The food stamp program is just like a scrappy startup.
Or at least that’s how Mick Mulvaney, director of the Office of Management and Budget (OMB), described the Trump administration’s vision of food aid for low-income families at a briefing yesterday.
The White House wants to replace half of poor Americans’ monthly cash benefits with a box of food. The so-called “America’s Harvest Box” would include items like milk, juice, cereal, pasta, peanut butter, beans, canned meat, poultry or fish, and canned fruits and vegetables.
The Department of Agriculture estimates that it can supply these goods at about half the cost of retail, slashing costs while still feeding the hungry. This fits with President Donald Trump’s proposed budget, which cuts food stamps by $17 billion in 2019 and $213 billion over the next decade.
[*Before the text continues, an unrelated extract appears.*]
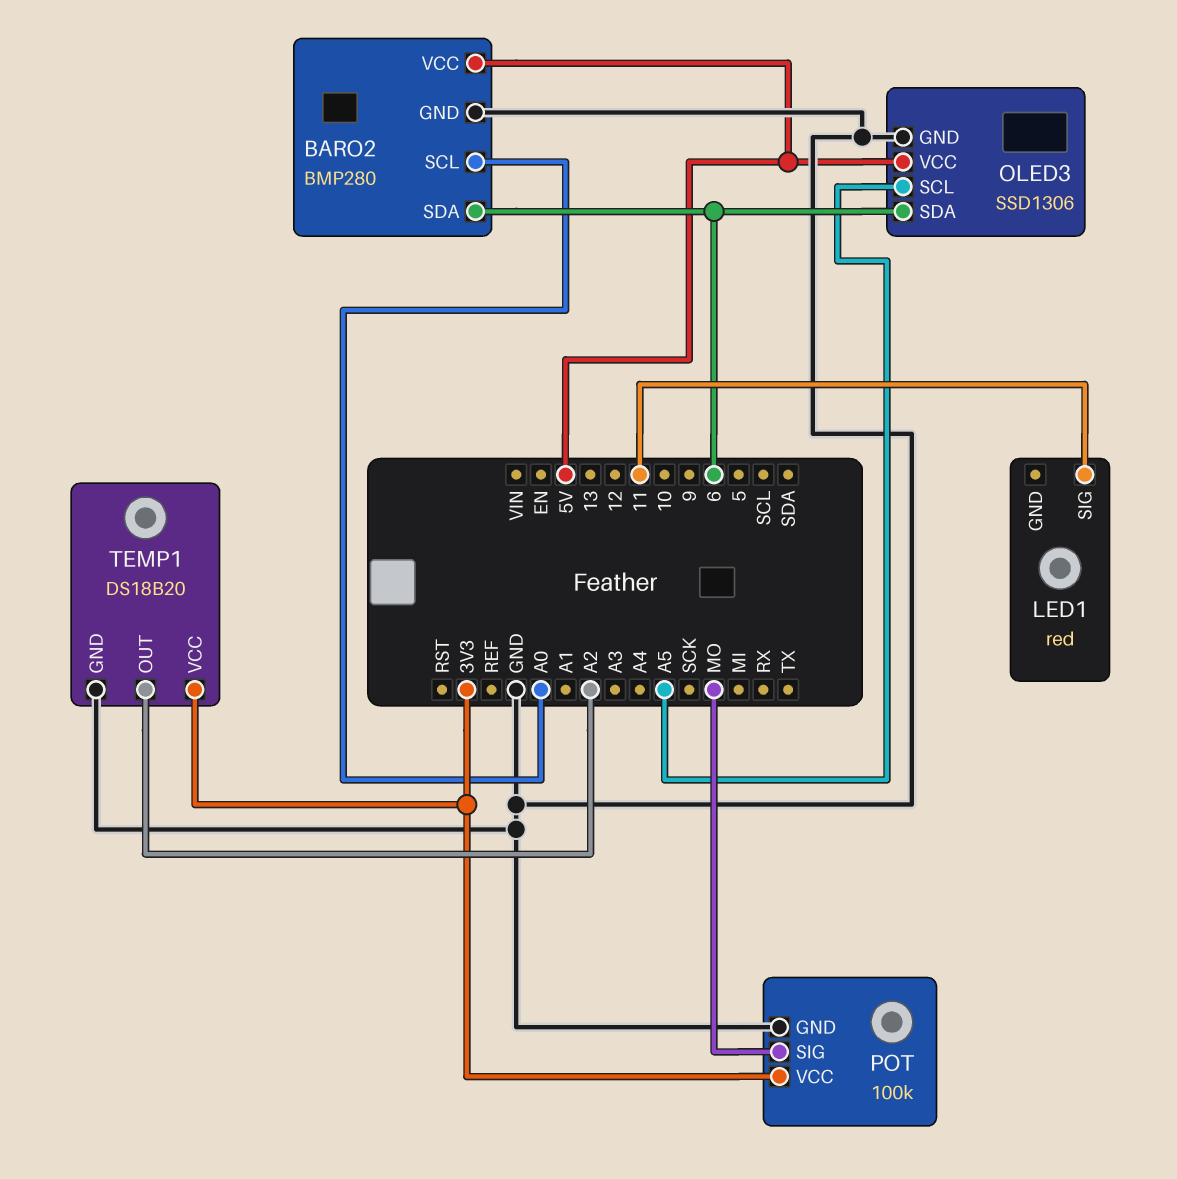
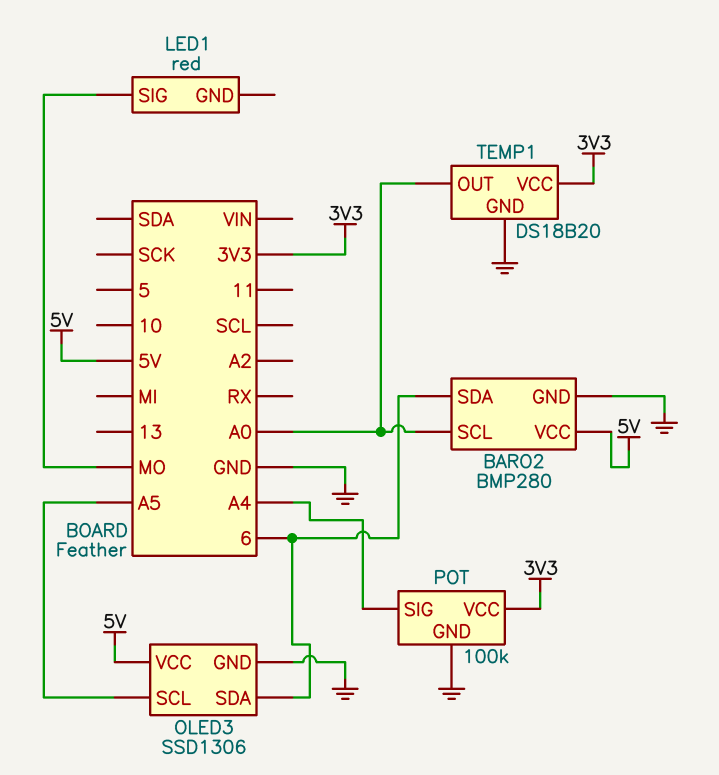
LED1 pin SIG: 11 -> MO
POT pin SIG: MO -> A4
TEMP1 pin OUT: A2 -> A0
“USDA America’s Harvest Box is a bold, innovative approach to providing nutritious food to people who need assistance feeding themselves and their families,” Secretary of Agriculture Sonny Perdue said in a statement.
Any household that receives at least $90 a month in food stamps would be part of the Harvest Box program—that’s about 38 million people, according to CNN. Their remaining benefits would come from the existing EBT (Electronic Benefit Transfer) system.
But apart from the logistics, one particular analogy in Mulvaney’s presentation raised a lot of eyebrows.
“I don’t want to steal somebody’s copyright, but (it’s) a Blue Apron-type program where you actually receive the food instead of receive the cash,” he said.
Blue Apron meals also feature fresh fish, meat and produce, while the “Harvest Box” only features canned items.
There’s also no indication whether the boxes would be altered for those with specific dietary needs, such as vegans, diabetics or people with nut allergies.
Retailers like Walmart, which offer benefits to food stamp recipients, could also lose money over the Harvest Box plan.
Most importantly, from an economic standpoint Blue Apron’s business model isn’t one worth emulating.
A BuzzFeed investigation also found that Blue Apron’s packing and shipping facilities were filled with health and safety violations, violent incidents and unhappy workers.
This rash of scandals has led to economic woes for the company.
When Blue Apron went public last summer, it was expected to have a $3 billion valuation. Less than two weeks before the IPO, however, Amazon acquired Whole Foods, and the food tech world turned upside down overnight.
As such, Blue Apron ended up with a valuation of only $1.9 billion. The company opened with a share price of $10 (it was expected to fetch $17).
Since then, share prices have dropped to $3, and Blue Apron’s market cap has plummeted to $568 million. The company was also forced to lay off over 300 people, and subscription levels dropped from 856,000 customers to 746,000 customers.
Even good news comes with a grain of salt for Blue Apron.
Today the company unveiled its fourth quarter earnings, which showed revenue had dropped by 13 percent to $187.7 million. That’s actually a smaller drop than Wall Street was expecting, but it still wasn’t enough to stop Blue Apron’s slide—company stock was stagnant at $3.30 in morning trading.
Given this host of issues, it’s strange the federal government is touting Blue Apron as a paragon of success for food stamp recipients. Meal kit startups are a terrible model for a program that’s all about tightening apron strings.
Blue Apron declined to comment for this story.